Task goal
Please put every line of the records below into a Markdown table with the columns Row and Line, numbering the rows and leaving out blank lines and the pictures.
--*--
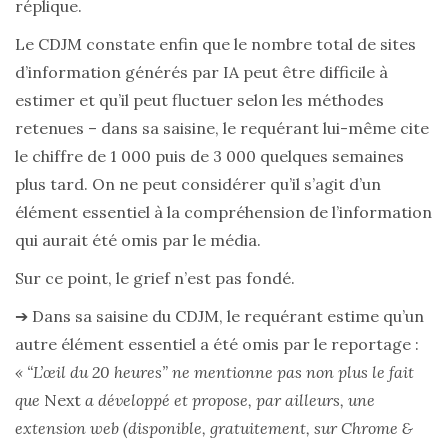
réplique.
Le CDJM constate enfin que le nombre total de sites
d’information générés par IA peut être difficile à
estimer et qu’il peut fluctuer selon les méthodes
retenues – dans sa saisine, le requérant lui-même cite
le chiffre de 1 000 puis de 3 000 quelques semaines
plus tard. On ne peut considérer qu’il s’agit d’un
élément essentiel à la compréhension de l’information
qui aurait été omis par le média.
Sur ce point, le grief n’est pas fondé.
➔ Dans sa saisine du CDJM, le requérant estime qu’un
autre élément essentiel a été omis par le reportage :
« “L’œil du 20 heures” ne mentionne pas non plus le fait
que
Next
a développé et propose, par ailleurs, une
extension web (disponible, gratuitement, sur Chrome &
--*--
Result below
| Row | Line |
|---|---|
| 1 | réplique. |
| 2 | Le CDJM constate enfin que le nombre total de sites |
| 3 | d’information générés par IA peut être difficile à |
| 4 | estimer et qu’il peut fluctuer selon les méthodes |
| 5 | retenues – dans sa saisine, le requérant lui-même cite |
| 6 | le chiffre de 1 000 puis de 3 000 quelques semaines |
| 7 | plus tard. On ne peut considérer qu’il s’agit d’un |
| 8 | élément essentiel à la compréhension de l’information |
| 9 | qui aurait été omis par le média. |
| 10 | Sur ce point, le grief n’est pas fondé. |
| 11 | ➔ Dans sa saisine du CDJM, le requérant estime qu’un |
| 12 | autre élément essentiel a été omis par le reportage : |
| 13 | « “L’œil du 20 heures” ne mentionne pas non plus le fait |
| 14 | que |
| 15 | Next |
| 16 | a développé et propose, par ailleurs, une |
| 17 | extension web (disponible, gratuitement, sur Chrome & |